HTMLCharset & Viewport

Charset and Viewport Meta Tags

Two meta tags belong on virtually every HTML page ever published: the character encoding declaration and the viewport tag. One controls how bytes turn into text; the other controls how your layout behaves on mobile devices.

Declaring the charset

HTML
<meta charset="UTF-8" />

This single line tells the browser which character encoding to use when turning the raw bytes of your HTML file into text. UTF-8 is the universal modern standard — it can represent virtually every character and emoji in every language, so there is essentially never a reason to use anything else today.

Why it must come first

Browsers need to know the encoding before they parse anything else that contains text — including the <title>. The HTML spec requires the charset meta tag to appear within the first 1024 bytes of the document, and the safest, simplest rule is: make it the very first child of <head>.

HTML
<!DOCTYPE html>
<html lang="en">
  <head>
    <meta charset="UTF-8" />
    <!-- everything else comes after -->
    <title>My Page</title>
  </head>
  <body>...</body>
</html>
Warning
If the charset is declared late, or is missing entirely, the browser may guess the wrong encoding and render "mojibake" — garbled text where accented characters, curly quotes, or emoji show up as boxes or strange symbol sequences.
The viewport meta tag

HTML
<meta name="viewport" content="width=device-width, initial-scale=1.0" />

Without this tag, mobile browsers assume your page was built for a desktop screen (traditionally around 980px wide) and shrink the whole layout down to fit, forcing users to pinch-zoom to read anything. The viewport tag opts your page into real responsive behavior.

Breaking down the values

Value

Meaning

width=device-width

Set the layout viewport's width to match the device's actual screen width in CSS pixels

initial-scale=1.0

Set the initial zoom level to 1:1 — one CSS pixel equals one viewport pixel

minimum-scale / maximum-scale

Optionally constrain how far a user can pinch-zoom (use sparingly)

user-scalable=no

Disables pinch-zoom entirely — avoid this, it is an accessibility problem

  • width=device-width makes your CSS media queries (min-width/max-width) match real device sizes.
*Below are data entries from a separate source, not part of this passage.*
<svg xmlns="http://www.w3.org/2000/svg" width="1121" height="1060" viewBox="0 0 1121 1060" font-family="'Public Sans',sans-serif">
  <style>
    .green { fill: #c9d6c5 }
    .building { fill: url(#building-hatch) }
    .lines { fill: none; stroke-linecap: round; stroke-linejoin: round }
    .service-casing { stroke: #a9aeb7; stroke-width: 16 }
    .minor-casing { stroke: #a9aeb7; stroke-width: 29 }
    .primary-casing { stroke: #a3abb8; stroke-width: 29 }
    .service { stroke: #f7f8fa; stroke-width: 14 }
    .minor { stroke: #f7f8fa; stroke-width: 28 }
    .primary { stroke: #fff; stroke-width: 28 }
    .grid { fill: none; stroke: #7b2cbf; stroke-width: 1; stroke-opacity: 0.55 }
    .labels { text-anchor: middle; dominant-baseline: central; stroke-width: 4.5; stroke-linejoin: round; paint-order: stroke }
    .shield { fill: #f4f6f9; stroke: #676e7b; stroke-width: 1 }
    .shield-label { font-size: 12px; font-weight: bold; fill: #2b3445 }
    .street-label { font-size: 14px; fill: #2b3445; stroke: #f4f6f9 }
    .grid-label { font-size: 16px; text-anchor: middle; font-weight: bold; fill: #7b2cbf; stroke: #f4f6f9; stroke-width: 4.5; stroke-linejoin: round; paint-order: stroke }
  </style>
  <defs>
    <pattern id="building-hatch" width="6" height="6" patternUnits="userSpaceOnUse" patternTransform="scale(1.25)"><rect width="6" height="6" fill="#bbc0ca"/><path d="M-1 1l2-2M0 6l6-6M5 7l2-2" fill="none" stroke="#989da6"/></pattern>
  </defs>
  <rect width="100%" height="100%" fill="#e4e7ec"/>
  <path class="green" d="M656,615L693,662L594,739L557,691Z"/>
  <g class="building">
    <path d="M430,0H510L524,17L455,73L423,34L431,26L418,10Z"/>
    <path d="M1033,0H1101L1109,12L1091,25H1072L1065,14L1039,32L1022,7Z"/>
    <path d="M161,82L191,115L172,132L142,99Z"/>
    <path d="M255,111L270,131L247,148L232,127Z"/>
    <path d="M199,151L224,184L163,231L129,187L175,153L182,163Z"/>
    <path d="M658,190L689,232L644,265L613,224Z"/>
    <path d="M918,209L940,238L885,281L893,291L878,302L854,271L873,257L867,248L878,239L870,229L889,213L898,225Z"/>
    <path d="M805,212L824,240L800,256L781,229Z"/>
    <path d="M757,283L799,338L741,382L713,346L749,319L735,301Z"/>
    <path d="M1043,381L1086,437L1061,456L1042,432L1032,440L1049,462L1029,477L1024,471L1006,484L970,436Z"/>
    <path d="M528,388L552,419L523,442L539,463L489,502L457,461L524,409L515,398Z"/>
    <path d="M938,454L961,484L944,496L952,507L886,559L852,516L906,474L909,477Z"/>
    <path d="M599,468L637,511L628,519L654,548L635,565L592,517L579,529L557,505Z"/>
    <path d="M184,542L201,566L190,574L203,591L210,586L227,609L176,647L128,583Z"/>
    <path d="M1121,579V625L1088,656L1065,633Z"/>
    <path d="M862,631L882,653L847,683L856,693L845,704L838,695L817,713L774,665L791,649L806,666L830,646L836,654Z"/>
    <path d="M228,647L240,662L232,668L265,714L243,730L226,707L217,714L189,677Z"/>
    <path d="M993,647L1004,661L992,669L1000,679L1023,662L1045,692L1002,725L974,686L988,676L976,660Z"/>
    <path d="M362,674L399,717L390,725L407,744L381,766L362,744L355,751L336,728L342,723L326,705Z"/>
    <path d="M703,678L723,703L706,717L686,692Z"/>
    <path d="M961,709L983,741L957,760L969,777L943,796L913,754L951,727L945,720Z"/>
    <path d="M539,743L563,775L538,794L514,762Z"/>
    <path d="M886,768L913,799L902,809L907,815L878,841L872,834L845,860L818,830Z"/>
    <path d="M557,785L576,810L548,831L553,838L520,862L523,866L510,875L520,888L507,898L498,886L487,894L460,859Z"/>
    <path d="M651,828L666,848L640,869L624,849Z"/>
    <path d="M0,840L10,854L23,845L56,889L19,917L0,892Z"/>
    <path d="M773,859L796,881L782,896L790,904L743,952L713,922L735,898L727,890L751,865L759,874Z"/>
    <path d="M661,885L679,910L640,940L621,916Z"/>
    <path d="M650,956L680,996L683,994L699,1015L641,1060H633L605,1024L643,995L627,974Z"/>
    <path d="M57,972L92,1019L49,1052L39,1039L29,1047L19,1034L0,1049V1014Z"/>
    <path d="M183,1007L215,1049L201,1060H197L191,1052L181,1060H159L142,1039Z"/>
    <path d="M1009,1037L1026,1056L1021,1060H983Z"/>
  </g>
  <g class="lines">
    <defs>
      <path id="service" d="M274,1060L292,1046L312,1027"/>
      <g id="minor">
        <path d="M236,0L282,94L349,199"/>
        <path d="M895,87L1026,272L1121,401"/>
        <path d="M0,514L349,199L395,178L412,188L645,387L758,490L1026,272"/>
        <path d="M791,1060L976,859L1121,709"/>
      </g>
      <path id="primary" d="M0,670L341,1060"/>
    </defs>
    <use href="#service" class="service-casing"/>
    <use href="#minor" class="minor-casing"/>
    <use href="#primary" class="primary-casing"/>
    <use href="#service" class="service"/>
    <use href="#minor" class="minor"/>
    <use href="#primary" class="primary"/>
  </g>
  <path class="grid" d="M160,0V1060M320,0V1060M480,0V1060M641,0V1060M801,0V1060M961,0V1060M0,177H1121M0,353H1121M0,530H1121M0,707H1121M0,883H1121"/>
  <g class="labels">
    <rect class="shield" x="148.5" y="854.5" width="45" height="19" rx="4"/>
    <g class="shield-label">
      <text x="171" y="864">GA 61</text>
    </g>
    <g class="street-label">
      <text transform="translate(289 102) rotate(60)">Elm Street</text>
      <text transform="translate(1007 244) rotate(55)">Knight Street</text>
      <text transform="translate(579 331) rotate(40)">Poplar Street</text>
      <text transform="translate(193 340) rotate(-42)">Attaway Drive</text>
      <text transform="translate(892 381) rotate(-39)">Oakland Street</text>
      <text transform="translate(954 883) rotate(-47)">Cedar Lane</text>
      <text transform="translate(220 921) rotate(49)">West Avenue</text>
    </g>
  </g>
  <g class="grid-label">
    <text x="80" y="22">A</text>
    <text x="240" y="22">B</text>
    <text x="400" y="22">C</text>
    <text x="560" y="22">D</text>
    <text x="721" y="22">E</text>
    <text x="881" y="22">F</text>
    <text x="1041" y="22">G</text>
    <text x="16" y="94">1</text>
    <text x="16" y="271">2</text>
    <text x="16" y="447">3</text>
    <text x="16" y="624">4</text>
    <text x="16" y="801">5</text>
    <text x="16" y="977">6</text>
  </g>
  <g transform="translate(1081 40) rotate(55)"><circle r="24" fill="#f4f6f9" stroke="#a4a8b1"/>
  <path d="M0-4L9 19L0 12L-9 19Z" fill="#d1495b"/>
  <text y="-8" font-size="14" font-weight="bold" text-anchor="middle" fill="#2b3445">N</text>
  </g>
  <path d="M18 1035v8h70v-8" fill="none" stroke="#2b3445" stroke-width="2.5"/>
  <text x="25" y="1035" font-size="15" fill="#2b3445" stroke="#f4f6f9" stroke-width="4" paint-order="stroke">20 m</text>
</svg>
  • initial-scale=1.0 prevents the page from loading pre-zoomed out.

  • Together they are the foundation every responsive design relies on.

Warning
Avoid user-scalable=no or very restrictive maximum-scale values. Preventing zoom blocks low-vision users from enlarging text, which is both an accessibility failure and, in many jurisdictions, a compliance issue.
Note
Both tags are so foundational that most HTML boilerplate generators (and every framework starter template) include them by default — but it is worth understanding what each one actually does rather than copy-pasting blindly.